James Ellroy has squeezed out all the juice from his three volume Kennedy/Mafia canon (American Tabloid, Cold Six Thousand and Blood's a Rover) and returns to the familiar surroundings of the City of Angles and a busload of familiar characters whose lives (and in many cases deaths) have featured in the author's searing post-war crime novels.
The brutal noir recidivist is back. So too is the severe, staccato writing style; dragging the very worst out of the principal characters in a dizzyingly complex tale of corruption and manipulation, opening with a gruesome multiple homicide and the Japanese bombing of Pearl Harbour.

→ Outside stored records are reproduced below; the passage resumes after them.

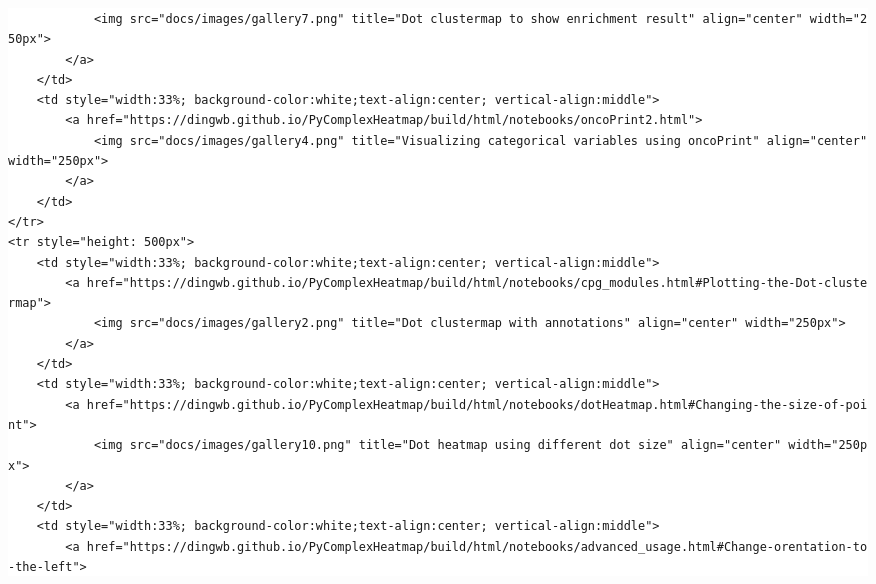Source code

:                 <img src="docs/images/gallery7.png" title="Dot clustermap to show enrichment result" align="center" width="250px">
            </a>
        </td>
        <td style="width:33%; background-color:white;text-align:center; vertical-align:middle">
            <a href="https://dingwb.github.io/PyComplexHeatmap/build/html/notebooks/oncoPrint2.html">
                <img src="docs/images/gallery4.png" title="Visualizing categorical variables using oncoPrint" align="center" width="250px">
            </a>
        </td>
    </tr>
    <tr style="height: 500px">
        <td style="width:33%; background-color:white;text-align:center; vertical-align:middle">
            <a href="https://dingwb.github.io/PyComplexHeatmap/build/html/notebooks/cpg_modules.html#Plotting-the-Dot-clustermap">
                <img src="docs/images/gallery2.png" title="Dot clustermap with annotations" align="center" width="250px">
            </a>
        </td>
        <td style="width:33%; background-color:white;text-align:center; vertical-align:middle">
            <a href="https://dingwb.github.io/PyComplexHeatmap/build/html/notebooks/dotHeatmap.html#Changing-the-size-of-point">
                <img src="docs/images/gallery10.png" title="Dot heatmap using different dot size" align="center" width="250px">
            </a>
        </td>
        <td style="width:33%; background-color:white;text-align:center; vertical-align:middle">
            <a href="https://dingwb.github.io/PyComplexHeatmap/build/html/notebooks/advanced_usage.html#Change-orentation-to-the-left">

Ellroy's early LA series contains some outstanding books, LA Confidential and White Jazz in particular provided a double-barrelled blast to the noir genre. It was a collection that was neatly tied off, after reading the final page you felt you had closure on the trauma and darker than black plotlines that fed the series. So why has Ellroy gone back to write what is effectively a prequel?
The author has always had an eye for the seedier side of LA life and revelled in putting to print vintage celebrity gossip and outing matinee idols to a new (and in all probability disinterested) generation of readers - and in Perfidia, he goes overboard. There are only so many times you can read that Eleanor Roosevelt was a lesbian or that such and such a person has pictures of Cary Grant with men. Heaven forfend! It may have shocked once but not now and to try and communicate the conservatism of the time in this way is probably one of the weakest aspects of the book.
It is the way in which Ellroy presents the iniquities of the Los Angeles Police Department that anchors this book in its time; there is no level of thuggery, racism or misogyny too low for them. Violence is ever-present and the casual racial epithets help foster the setting's authenticity.
If you are familiar with Ellroy, you'll have a good idea what to expect. If you are coming to him for the first time, hold onto your hat and enjoy the ride!